A living plan that stays on point

A living plan that stays on point

Sally Wilson is a cyclist, a kayaker, a green-fingered food grower, and during 2015, the principal at Raurimu Avenue School – a school in one of Whangarei’s most challenged areas.  

When Sally joined the Strategic Leadership for Principals Programme (SLPP) she knew what she wanted to do, how she wanted to develop herself and where she wanted to take the school. But Sally was looking for a clearer understanding of what it meant to be strategic in her leadership. 

A partnership that flows

Kim Ashby (a member of Ngāpuhi, the Work and Income Service Centre Manager for Kawakawa and Kaikohe Community Link - not to mention second-time capacity partner) was paired with Sally to help provide that wider perspective.  

Kim’s insight when she met with Sally was that because Sally generates such a wealth of ideas, she tends to work in a freeflowing way.  To formally structure the partnership would significantly reduce its impact and possibly even squash much of the richness that Sally brings to her leadership and to the school community.  

“I didn’t want to impose a formal way of checking in with her, even though I come from a structured way of working,” explains Kim.  

“In her school Sally has much bigger issues to deal with; more important and pressing priorities, so I just let our relationship flow.”  

It was a good approach.  If Sally’s innovation was a free-flowing river, Kim’s questions became the riverbanks.  Kim’s focus as her CP became helping her to unpack her ideas, bringing clarity to the best of them, and maintaining focus with her plan.  Sally explains: 

“I wanted Kim to keep me focused and honest to what I initially said.  And I was also feeling isolated as a principal, because I hadn’t been sharing my thinking with people on a continual basis.”  
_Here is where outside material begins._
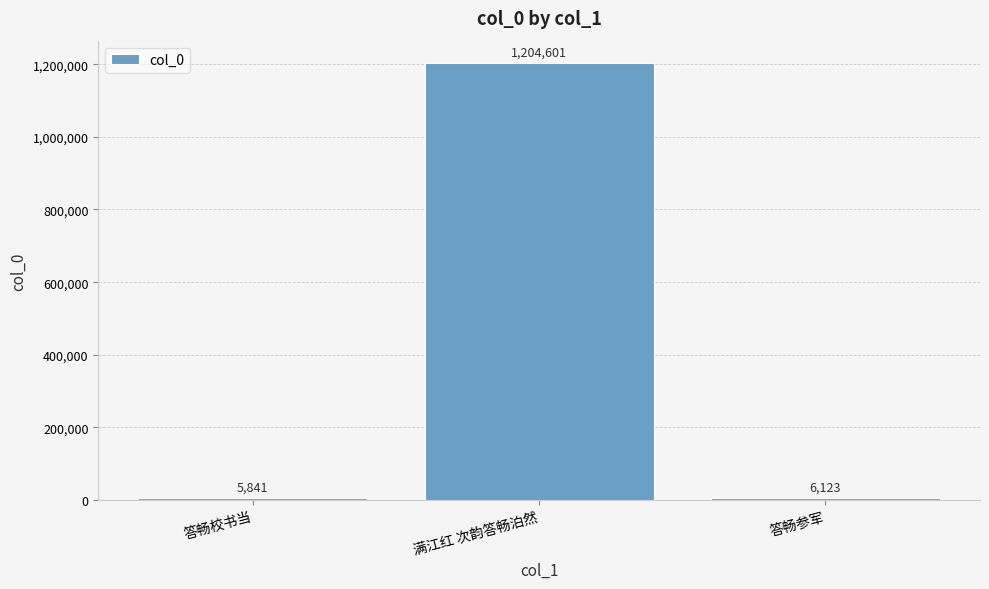

What is the sum of the values at 满江红 次韵答畅泊然 and 答畅校书当?

1210442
“My real, heavy thinking goes around in my head only.  But I could share that with Kim.”  

Kim’s thought leadership and questioning helped Sally navigate her way towards a more strategic and focused plan for Raurimu Avenue School.  Kim kept reinforcing what Sally was trying to achieve and kept her on track, particularly regarding the needs of whanau within the school.   

Rich cohort interactions

If Sally’s innovation was the river, and Kim’s questioning the banks, then undoubtedly the SLPP strategy training workshops became the waka enabling Sally to move her leadership to where she wanted it to be. 
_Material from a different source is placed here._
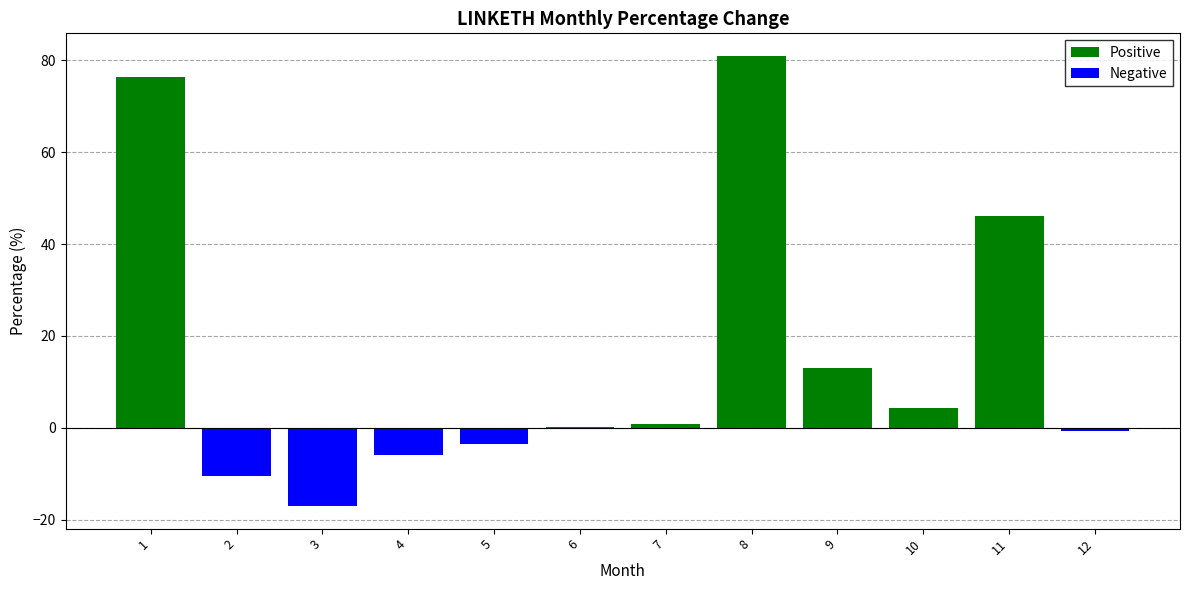

What is the sum of all Positive values?

221.8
Sally can’t say enough about how impactful the workshops were for her, but two things in particular stood out:   

  1. The masterful facilitation by Michelle Kong (GM Special Projects at Spark), who led the cohort of six principals through the carefully created training programme. 

  2. The rich collegial learning within the cohort.  

“We were connected, contacting, sharing, talking, debating, challenging, discussing and it became so incredibly rich for us, that very soon after the workshops started, we started meeting with each other between our workshops.” 

A living document

The Raurimu Avenue School strategic plan changed throughout the year, but Kim says by the end it encompassed everything Sally wanted to achieve right at the beginning of the process. In her estimation, it works fantastically.  

Sally says after SLPP had finished, she initially felt flat, but then had an experience which she describes as her best moment in the whole year:  

“I got back to school feeling a bit flat.  And it hit me when I heard the staff all talking when we were meeting about the plans for next year, and how they’re ready to go for it. And I did no talking.  That is the most unusual thing, everybody else spoke.” 

“That’s when I knew I had been really successful with it because of the ownership shift.  Everyone owned the vision so well and knew exactly what it meant.” 

“It just felt like a lotto win, it was unreal, because everybody knew where we were going. We had done it all year, but they now owned it and they believed it, and could understand it, so it became living, and will carry on and have a life beyond me.” 

This exemplifies one of the core elements of what we do at Springboard Trust – build distributed leadership. A good principal with a good strategic plan knows that it isn’t about them or their legacy – it's how they can foster the same capabilities in everyone around them.  

Get everyone talking and thinking about your plan, and you’re on the way to a truly successful student environment.